We invite the submission of texts, sounds, and visuals (photo, video, 
etc) which will help us to delve deeper into the subject during the 
Berlin project. Balsas.cc is stimulating interest in the generation and 
publishing of ideas online -- the most interesting of which will be 
published in the printed catalog at the end of 2008. We are interested 
in not only pure texts but also in migrating formats, interdisciplinary 
discussions, interviews, and the meetings of artists and theoreticians. 
Please submit texts in English, German, and (or??) Lithuanian to 
balsas at vilma.cc.  The rolling submission and publication period is from 
01 March to 01 June.

Editorial Board: Vytautas Michelkevicius, Mindaugas Gapsevicius, 
Zilvinas Lilas and John Hopkins

** Migrating Reality, http://www.migrating-reality.com

The conference and exhibition “Migrating Reality” is organised by >top - 
Verein zur Förderung kultureller Praxis e.V. in Berlin and KHM - 
Kunsthochschule für Medien in Cologne. It is also generously supported 
by the Embassy of Lithuania in Germany within the framework of the 
German-Baltic Year 2008.

The event focuses on the Baltic nation of Lithuania. In the last fifteen 
years, more than ten percent of Lithuania's population has emigrated, 
among them numerous individuals engaged in the cultural sector. Others, 
while still living in Lithuania, are deeply engaged with the subject of 
migration. Selected individuals from both these groups will present 
their work at the conference and exhibition.

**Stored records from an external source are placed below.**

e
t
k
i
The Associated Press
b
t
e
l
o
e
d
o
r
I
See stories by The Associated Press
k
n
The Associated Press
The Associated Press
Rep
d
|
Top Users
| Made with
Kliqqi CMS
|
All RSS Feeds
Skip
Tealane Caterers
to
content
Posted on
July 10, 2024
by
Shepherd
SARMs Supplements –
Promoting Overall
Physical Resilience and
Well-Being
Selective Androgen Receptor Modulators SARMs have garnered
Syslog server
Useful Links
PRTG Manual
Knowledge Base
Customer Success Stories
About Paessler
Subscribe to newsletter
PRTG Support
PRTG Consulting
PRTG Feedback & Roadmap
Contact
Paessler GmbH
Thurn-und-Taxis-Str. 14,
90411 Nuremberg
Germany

Migrating Reality deals specifically with the realities of migration and 
migrating realities that are independent of global structural changes 
and economic or cultural processes and are opening unique opportunities 
for creative exchange.

Electronic and digital cultures generate completely new forms of 
migration. In the creative arts, new phenomena related to migration and 
the synergies of disparate systems are emerging. Artistic products 
evolve from traditional forms to hybrid digital forms. Analogue products 
are being digitized; data spaces are trans-located from one data storage 
system to another; existing sounds, images, and texts are re-mixed and 
fused into new datasets.

The emergent processes of migration generate temporary autonomous zones 
where socio-political actions occur without the interference of formal 
control mechanisms. These zones and enclaves appear in physical space as 
well as in virtual space. By integrating these into available structures 
and temporarily interconnecting them, new trajectories and ideas are 
created.

Migration is reality and reality is migrating. This dialectic, appearing 
as a banal topic in everyday politico-economic debate, includes 
unarticulated issues which, by their fragmented nature have to be dealt 
with through creative multidisciplinary means. Only occasionally do 
components of the migrating global situation surface in the mass media, 
within individual mediums of expression, or in exhibitions as 
documentation and artwork. This is likely because dealing with the 
realities of migration in an explicitly European context means accepting 
the potential for conflict.

This trans-cultural German-Lithuanian event will take on the risk in 
highlighting certain fragments of the discourse. Participants will be 
invited to piece together aspects of this inexorable global mobility on 
the one hand and of retrograde power relations on the other.